Monday, October 02, 2006

The tricks

I've heard a lot of women - mothers especially - say that they have no time to write. It's understandable.

First there are the mothers that work outside the home and are raising families. They want to spend as much time with their kids as they can when they are home. They feel guilty when they take some time for themselves to sit and visit with their muse.

Then there are the mothers that work inside the home while raising families. They have kids pulling them in a variety of directions, extra laundry it seems, three meals to cook and clean up after, chores to complete. They too feel guilty if they stop to take time to write because their kids are right there, wanting their attention. Even the ones whose kids are in school find that they try get the household chores done during those times.

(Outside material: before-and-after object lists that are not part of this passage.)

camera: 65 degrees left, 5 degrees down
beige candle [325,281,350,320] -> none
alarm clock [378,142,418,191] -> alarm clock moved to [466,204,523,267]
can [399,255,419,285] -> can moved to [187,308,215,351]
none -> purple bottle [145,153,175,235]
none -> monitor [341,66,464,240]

I have been in both camps.

Right now I work at home, I have a 5 year old son in kindergarten and a six week old daughter. Before having my daughter, I worked outside of the home.

Here are the tricks:
  1. Forget the muse. She is a slack-ass and never shows up for work. If you were her boss, which you are, you'd fire her butt and send her packin'. This doesn't mean that when she does show up you aren't going to ride her like you stole her... because she serves her purpose ... when she shows up. Writing mothers like us? We don't have time to wait on the muse. We write when our fingers are on the keyboard
  2. It's crap, admit it. When we do sit down and write, some of it is crap. We know it. We don't read back over it and tell ourselves what crappy writers we are, we know that we can always go back and revise. But if there's nothing there to work with, there's nothing to craft into a beautiful piece of writing. Now on the days Ms. Muse shows her face, things don't seem so crappy. Still, go back and revise later, she has her off days too.
  3. Set a timer. When you really think you don't have time, you make it. When the kids have fallen asleep, set a timer for 15 minutes. Put fingers on keyboard and write. When you are on your lunch break, set a timer and write. Then reward yourself with a nice Chai Latte.
  4. Give yourself a break. You are busy. Do not try to do it all. I know that' s silly advice from the woman who has hauled her six week old daughter on four flights already to make writing committments... and has two more flights this week alone... but really, don't beat yourself up for not doing it all. There's plenty more I think I could do, but I am not doing it because I know I am human. Pay attention to your stress signs and don't take on any more projects just because you don't have something to do for six minutes one tuesday morning and figure you can write a query for an article you have no time to write. Instead, write it down and pin it on your wall. Decide that when you are done a current project that you will give your attention to this one, waiting in the wings.


Shelley said...

Sounds like good advice from someone who has been there and done that!

homemom3 said...

love it and fits to a tee, at least most of it. That is the parts that I will admit to. :)

angelfeet said...

These are great points and I can't believe you're together enough to be taking flights! When I had a 4-year old and a six-week old baby, it was all I could do throw some clothes on to take my daughter down to the nursery, so you have my great admiration.